Data extracts START
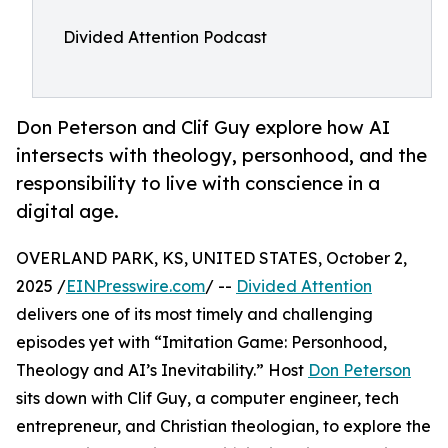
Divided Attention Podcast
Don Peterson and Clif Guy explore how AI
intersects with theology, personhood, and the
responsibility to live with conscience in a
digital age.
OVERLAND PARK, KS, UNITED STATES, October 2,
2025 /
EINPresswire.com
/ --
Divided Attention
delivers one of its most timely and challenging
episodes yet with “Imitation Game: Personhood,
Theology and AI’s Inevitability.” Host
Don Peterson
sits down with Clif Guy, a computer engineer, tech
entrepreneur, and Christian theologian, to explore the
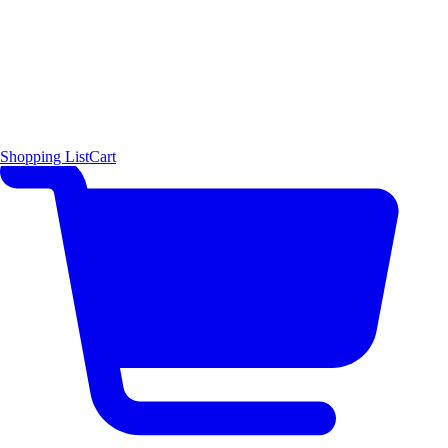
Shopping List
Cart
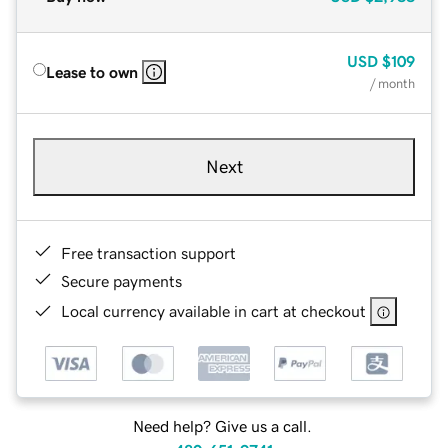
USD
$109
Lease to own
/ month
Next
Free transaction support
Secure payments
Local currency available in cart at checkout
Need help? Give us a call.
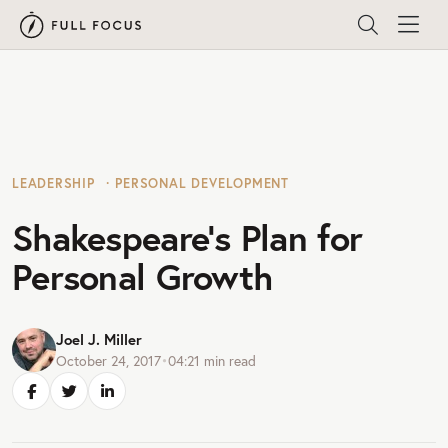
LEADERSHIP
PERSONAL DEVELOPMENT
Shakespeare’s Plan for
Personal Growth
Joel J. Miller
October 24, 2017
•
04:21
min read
Data extracts END
Data extracts START
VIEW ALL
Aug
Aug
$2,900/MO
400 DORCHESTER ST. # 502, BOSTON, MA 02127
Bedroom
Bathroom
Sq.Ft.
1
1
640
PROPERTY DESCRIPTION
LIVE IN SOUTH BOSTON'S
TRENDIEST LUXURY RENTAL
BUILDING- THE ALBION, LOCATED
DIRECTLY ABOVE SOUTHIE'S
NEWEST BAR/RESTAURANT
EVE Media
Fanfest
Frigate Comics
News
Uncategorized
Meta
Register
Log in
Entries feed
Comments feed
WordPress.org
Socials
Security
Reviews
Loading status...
Data extracts END
Data extracts START
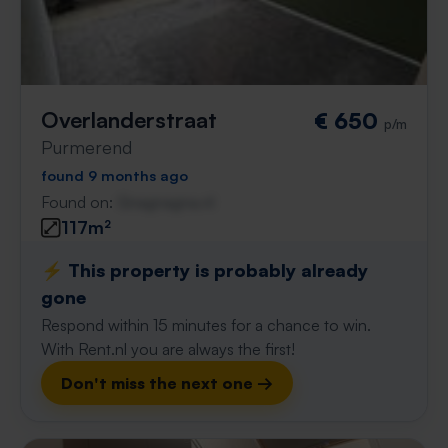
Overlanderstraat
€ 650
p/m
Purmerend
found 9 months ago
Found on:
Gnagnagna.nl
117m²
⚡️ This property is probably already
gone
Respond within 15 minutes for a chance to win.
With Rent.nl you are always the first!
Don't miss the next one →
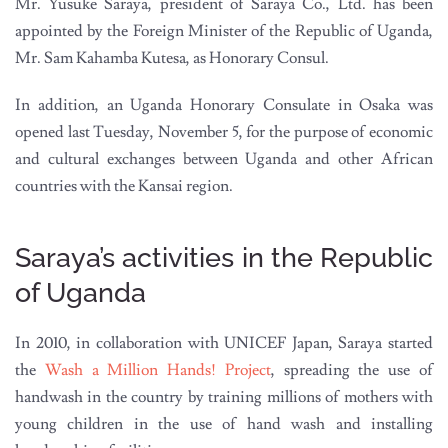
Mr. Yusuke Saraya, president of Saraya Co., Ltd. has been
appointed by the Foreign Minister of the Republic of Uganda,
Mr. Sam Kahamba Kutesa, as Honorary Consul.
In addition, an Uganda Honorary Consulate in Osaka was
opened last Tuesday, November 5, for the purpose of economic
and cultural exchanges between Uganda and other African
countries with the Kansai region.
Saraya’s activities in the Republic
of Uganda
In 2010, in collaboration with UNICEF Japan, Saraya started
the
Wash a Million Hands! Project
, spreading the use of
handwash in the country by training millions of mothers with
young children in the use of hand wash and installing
Data extracts END
Job: Which lines in the items above contain the word "Clif"? Return each of those lines in full.

Exercise output:
Don Peterson and Clif Guy explore how AI
sits down with Clif Guy, a computer engineer, tech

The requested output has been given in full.